Search the entries below. Return every line that has "LIST" in it.

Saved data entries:

---

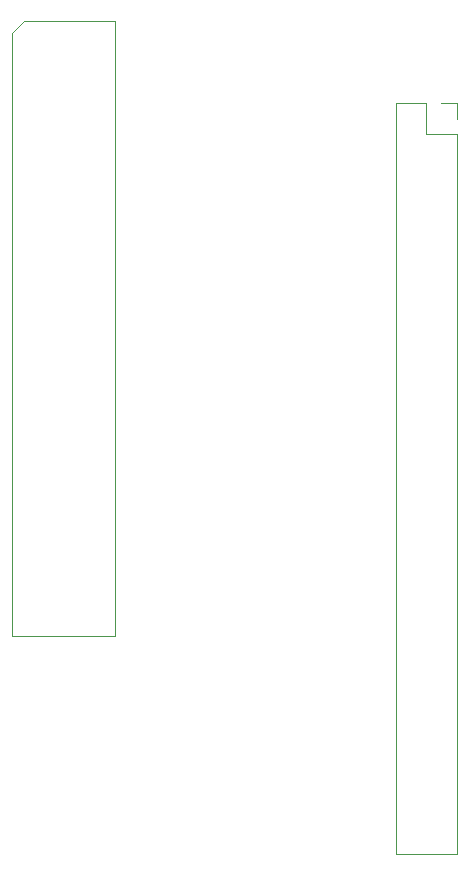
<source format=gbr>
G04 #@! TF.GenerationSoftware,KiCad,Pcbnew,(5.1.5)-3*
G04 #@! TF.CreationDate,2020-04-25T00:27:07+01:00*
G04 #@! TF.ProjectId,SCSIConnector,53435349-436f-46e6-9e65-63746f722e6b,rev?*
G04 #@! TF.SameCoordinates,Original*
G04 #@! TF.FileFunction,Legend,Top*
G04 #@! TF.FilePolarity,Positive*
%FSLAX46Y46*%
G04 Gerber Fmt 4.6, Leading zero omitted, Abs format (unit mm)*
G04 Created by KiCad (PCBNEW (5.1.5)-3) date 2020-04-25 00:27:07*
%MOMM*%
%LPD*%
G04 APERTURE LIST*
%ADD10C,0.120000*%
G04 APERTURE END LIST*
D10*
X170650000Y-54965000D02*
X171650000Y-53965000D01*
X171650000Y-53965000D02*
X179350000Y-53965000D01*
X179350000Y-53965000D02*
X179350000Y-106035000D01*
X179350000Y-106035000D02*
X170650000Y-106035000D01*
X170650000Y-106035000D02*
X170650000Y-54965000D01*
X207010000Y-60900000D02*
X208340000Y-60900000D01*
X208340000Y-60900000D02*
X208340000Y-62230000D01*
X205740000Y-60900000D02*
X205740000Y-63500000D01*
X205740000Y-63500000D02*
X208340000Y-63500000D01*
X208340000Y-63500000D02*
X208340000Y-124520000D01*
X203140000Y-124520000D02*
X208340000Y-124520000D01*
X203140000Y-60900000D02*
X203140000Y-124520000D01*
X203140000Y-60900000D02*
X205740000Y-60900000D01*
M02*

</source>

---

Task solution:
G04 APERTURE LIST*
G04 APERTURE END LIST*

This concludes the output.